Osmoregulatory alterations in myo-inositol uptake by bovine lens epithelial cells. Part 4: Induction pattern of Na⁺-myo-inositol cotransporter mRNA under hypertonic conditions denoting an early-onset, interactive, protective mechanism against water stress

Purpose. To examine the effect of hypertonicity on the induction of the Na⁺-myo-inositol (Na⁺-MI) cotransporter(s) in cultured bovine lens epithelial cells (BLECs). Methods. Na⁺-MI cotransporter 626-bp reverse transcription-polymerase chain reaction product amplified from lens cell RNA and aldose reductase (AR) cDNA probes were used to measure respective mRNA content by Northern blot analysis. Results.

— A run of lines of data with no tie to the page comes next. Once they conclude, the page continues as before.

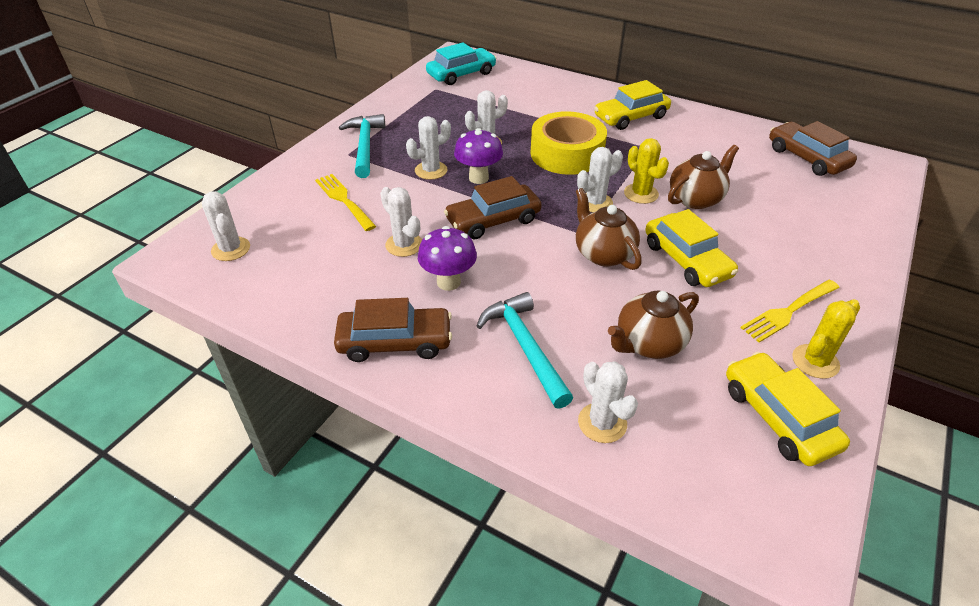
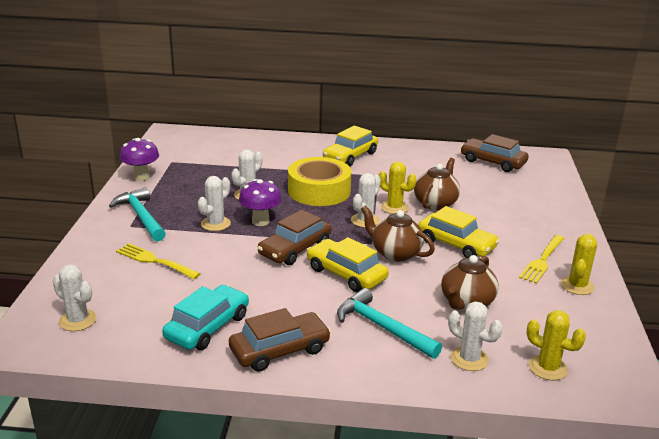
camera: 25 degrees left, 15 degrees down
(404, 245) = (234, 282): white cactus -> none
(448, 282) = (291, 299): purple mushroom -> purple mushroom (141, 177)
(461, 74) = (186, 147): turquoise car -> turquoise car (207, 327)
(697, 470) = (548, 368): none -> yellow cactus
(778, 417) = (576, 324): yellow car -> yellow car (346, 274)

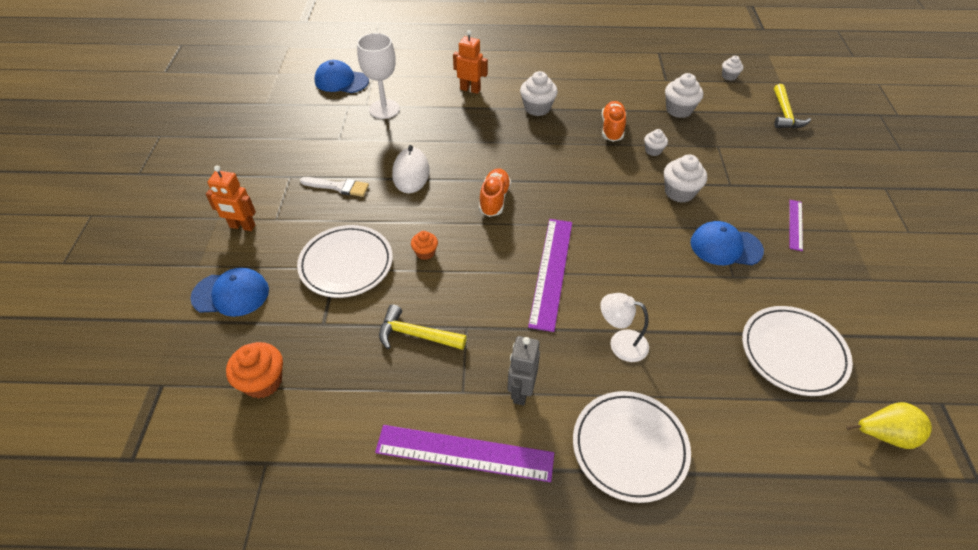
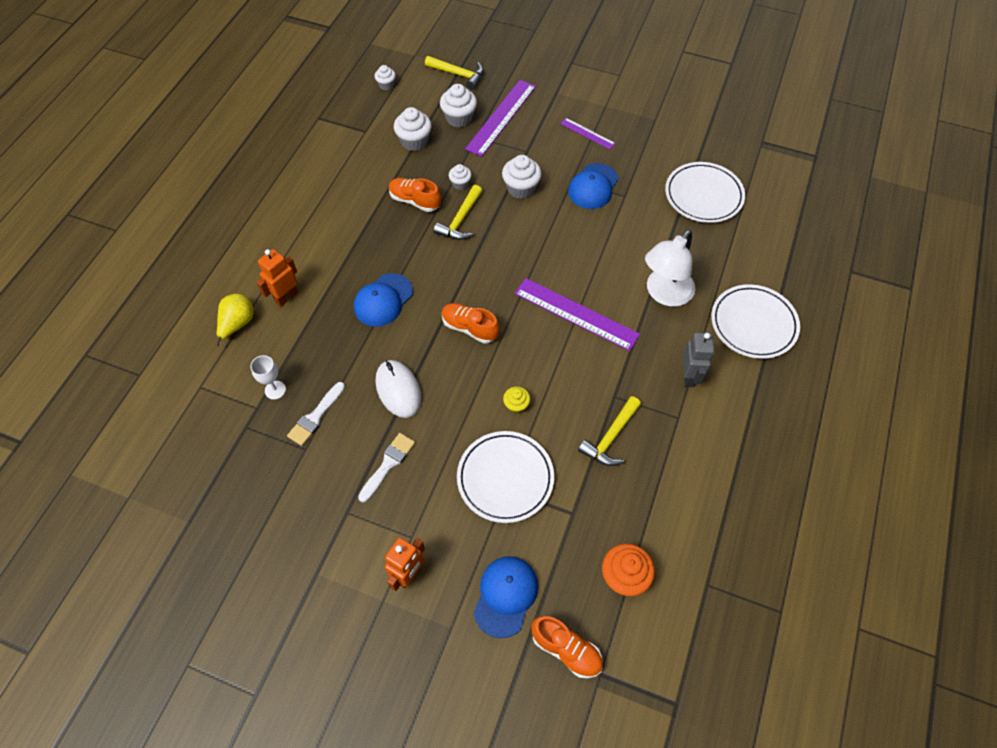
camera: 70 degrees left, 10 degrees up
(184, 351) = (566, 649): none -> orange shoe
(341, 81) = (191, 424): blue cap -> blue cap (383, 300)
(369, 136) = (316, 416): none -> white brush
(384, 109) = (275, 390): white goblet -> white goblet, size x0.56
(411, 173) = (398, 390): white mouse -> white mouse turned 45 degrees clockwise
(425, 252) = (516, 405): orange cupcake -> yellow cupcake
(464, 453) = (733, 432): purple ruler -> purple ruler (501, 117)
(521, 391) = (689, 376): grey robot -> grey robot turned 120 degrees counterclockwise
(537, 108) = (351, 248): white cupcake -> white cupcake (459, 118)
(611, 162) = (460, 220): none -> yellow hammer
(620, 343) = (664, 294): white lamp -> white lamp, size x1.53
(884, 435) = (777, 182): yellow pear -> yellow pear (237, 324)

Northern blot analysis of BLEC mRNA hybridized to Na⁺-MI cotransporter cDNA showed that Na⁺-MI cotransporter mRNA increased when secondary cultures of BLECs were exposed to physiological medium supplemented with 116 mmol/l NaCl. A time course further revealed a maximal increase in Na⁺-MI cotransporter mRNA by 8 hours. Thereafter, the level of Na⁺-MI cotransporter mRNA steadily declined for the duration of the 72-hour incubation period despite continuous exposure of BLECs to hypertonicity. AR mRNA levels maximally increased by 24 h of cell exposure to hypertonic condition. Unlike Na⁺-MI cotransporter mRNA, AR mRNA remained elevated throughout the duration of the experiment. Hypertonic exposure resulted in a steady state accumulation of myo-inositol and sorbitol for 6 days. Inhibition of sorbitol formation prompted the intracellular myo- inositol content to a higher level. Conclusions. These data suggest that enhanced MI transport and accumulation, as an adaptive osmoregulatory response to hypertonicity in cultured BLECs, is a primary, early-onset, protective mechanism against water stress, succeeded by, enhanced sorbitol formation and accumulation, a secondary, late-onset protective mechanism. The lens appears to respond to the preliminary stages of hyperosmotic stress by induction of Na⁺-MI cotransporter mRNA, indicating that the myo-inositol carrier protein(s) play an initial responsive role in the management of osmotic stress. Lens water stress management is interactive because myo- inositol and sorbitol levels are regulated in concert.